Of course, writing the above triggered a sharp crescent of pain just above my armpit, as it I'd been hit by a slingshot steel ball. One very neat spot. Almost clinical. And if I rearrange my arm, the pain retreats.
Until I reposition my arms and set to writing on my laptop.
Pain free, until the next twinge, throb or searing ache.
With the exception of my left arm and shoulder and hand I am relatively pain free.
At 59, I count that as a blessing. I am extremely lucky. I have somehow been spared the pain that fills so many people's lives.
Normal aches and pains. Headaches. Backaches. Muscle spasms.

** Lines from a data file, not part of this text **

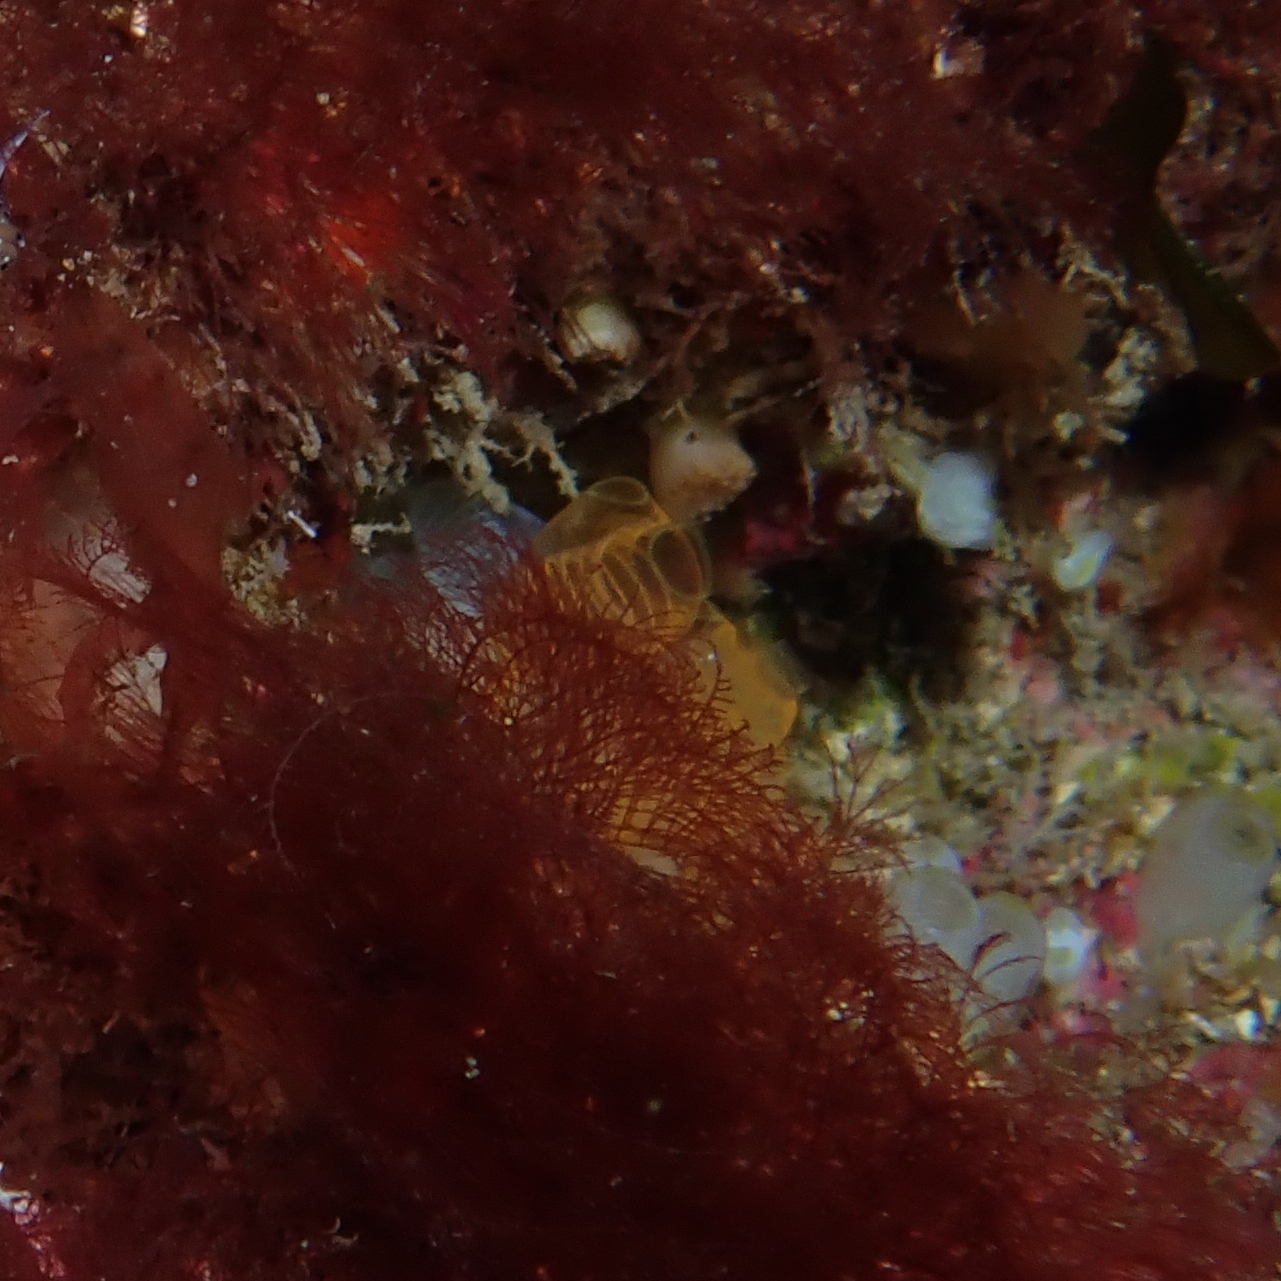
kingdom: Animalia
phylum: Chordata
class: Ascidiacea
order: Aplousobranchia
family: Clavelinidae
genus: Pycnoclavella
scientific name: Pycnoclavella nana
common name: Pin-head squirt
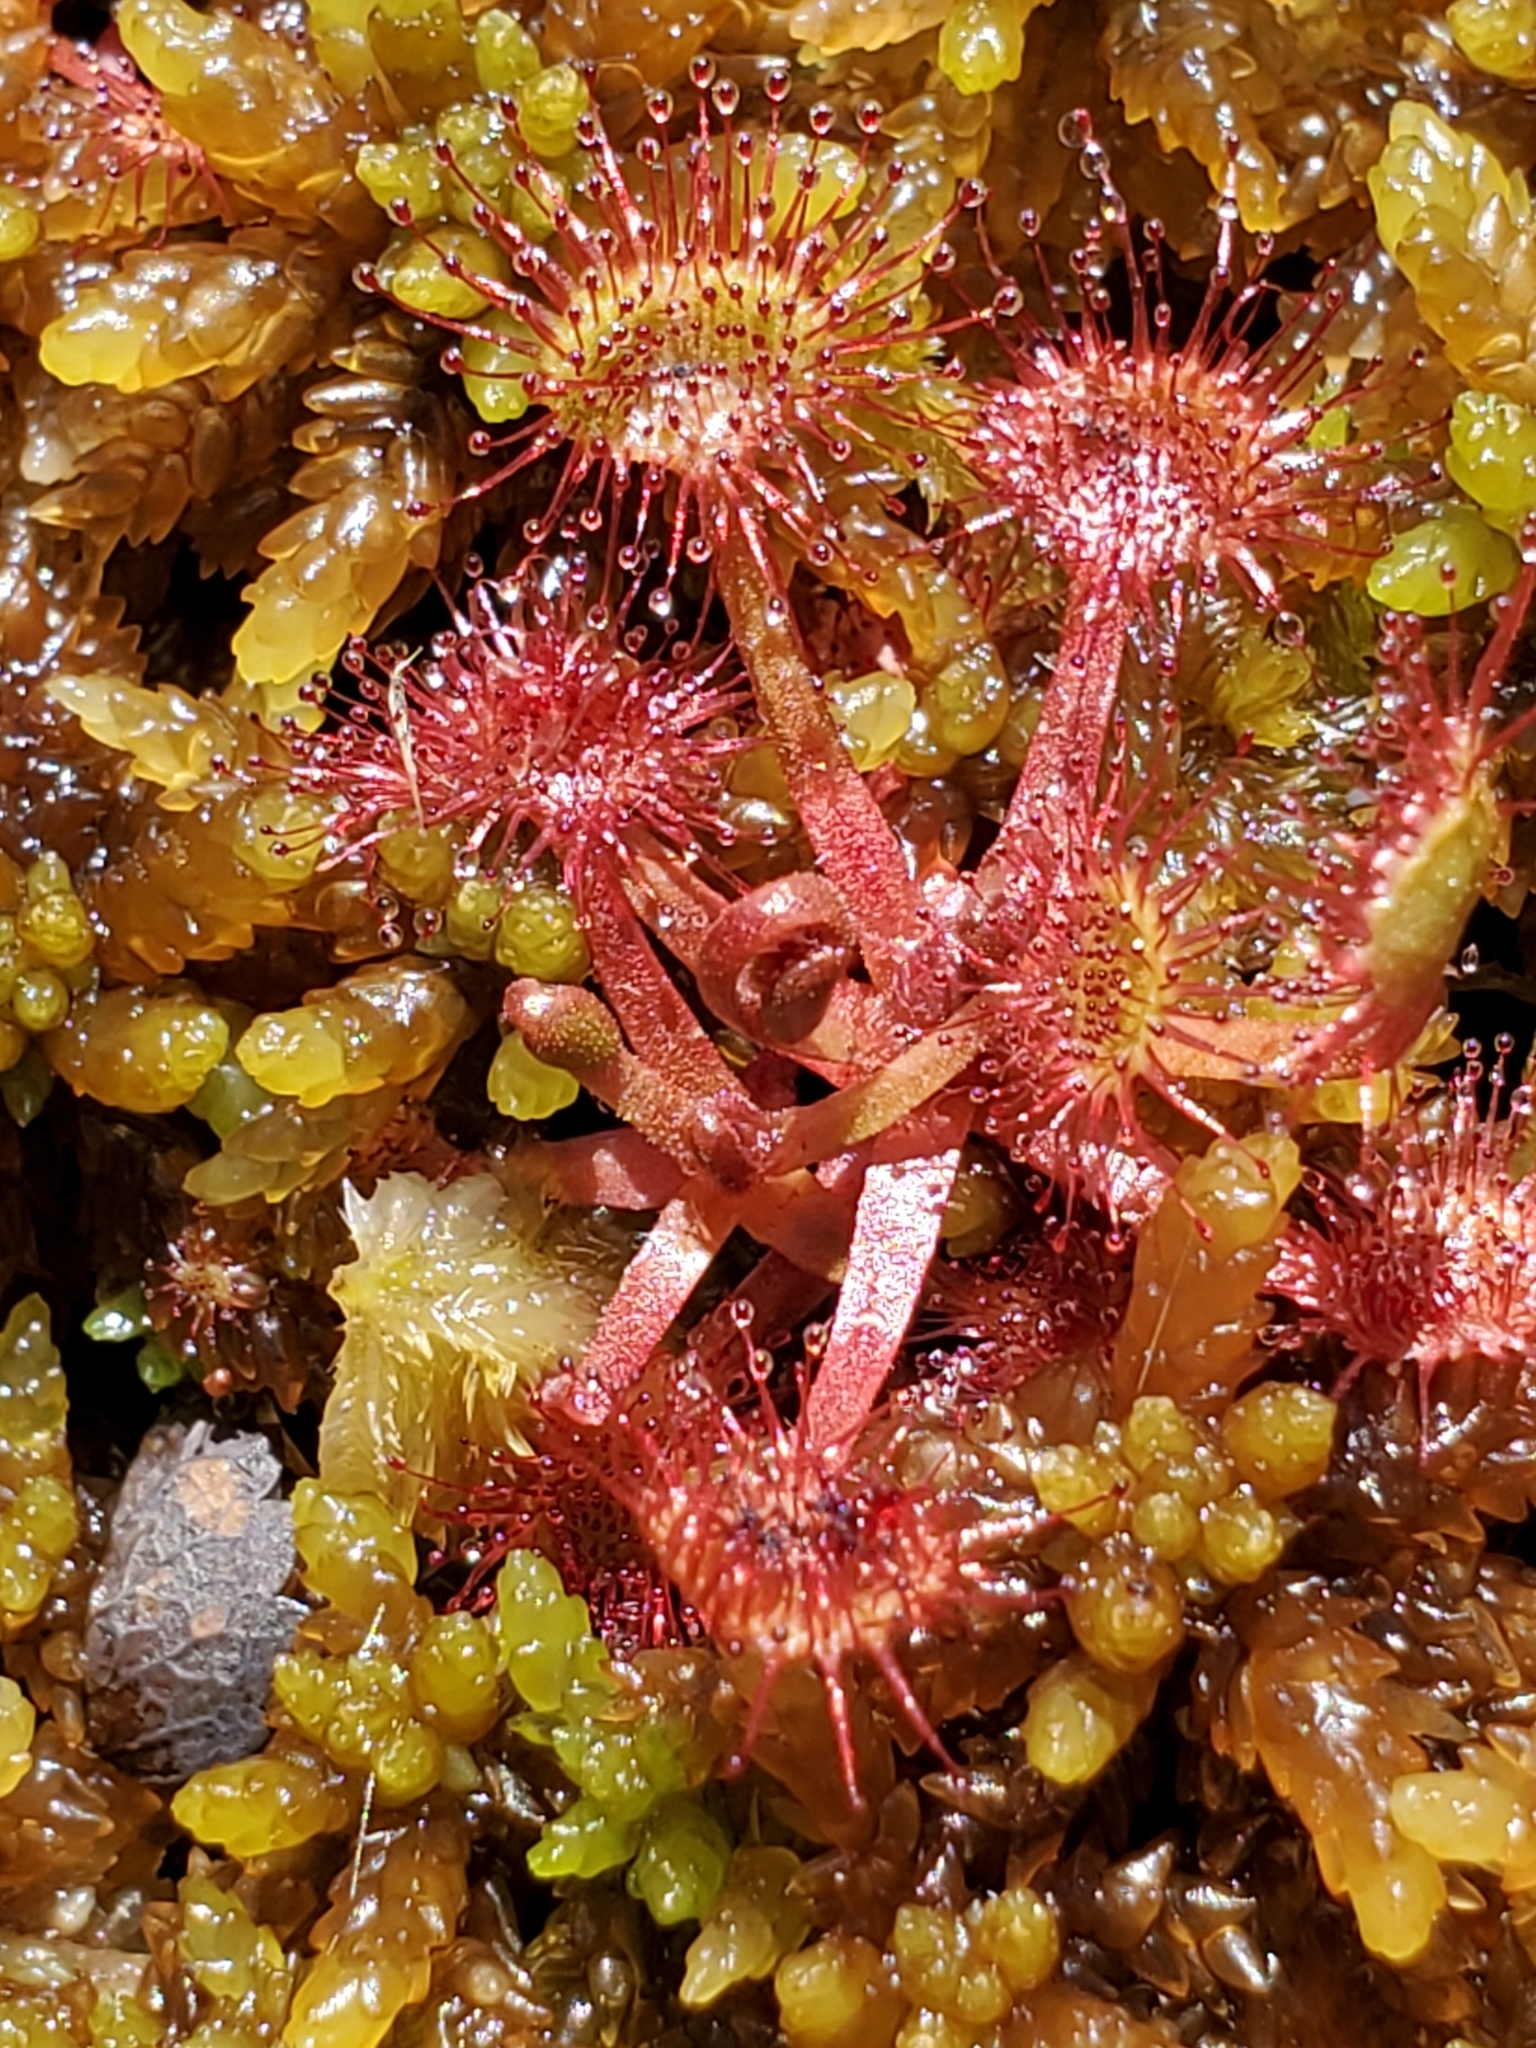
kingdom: Plantae
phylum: Tracheophyta
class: Magnoliopsida
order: Caryophyllales
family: Droseraceae
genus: Drosera
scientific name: Drosera rotundifolia
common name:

Five sprained ankles. Tendinitis in the knee. Dislocated thumbs. Swollen knees. Second-degree burns. A concussion or two. The stuff one collects in space and time.
Pain is private. Hard to describe. Even harder to explain.
How do you convince another of what you are feeling, especially in an age given to exaggeration, low tolerance, high expectations, an insistence that we can feel good all of the time? An age fraught with distractions and anodynes, pain killers and drugs and booze and faith that is reduced to new age crystals or crystal meth or evangelical promises that our sins and pains can be cleansed by revelation? Or that pain can be excoriated by acts of terror and counteracts of revenge? That we can erase pain from our existence by achievement. By an accumulation of a lifestyle. By walling ourselves away from the world.
It is, as I recall from my days among a college of behaviorists, a first person report. It cannot be observed. Thus it is unreliable. It is not quantifiable, measurable.
Still, we have pain clinics. Copper bracelets, miracle healing waters, aspirin, acetaminophen, ibuprphen, vicodin, oxycodone, muscle relaxers, emu oil, dream catchers, miracle juicers and bullet blenders that will wash away your pain and excess weight and toxins.
And these are only for those physical ailments that drag us into private alleys of agony.
There's no need here to explore the emotional or spiritual or emotion pain that fills so much of our lives.
Still, behaviorists will tell you that we can only observe pain as behavior. If that is so, are not many of us in agony?
And what of empathy, literally "in" + "feeling": bringing inside ourselves the pain of others?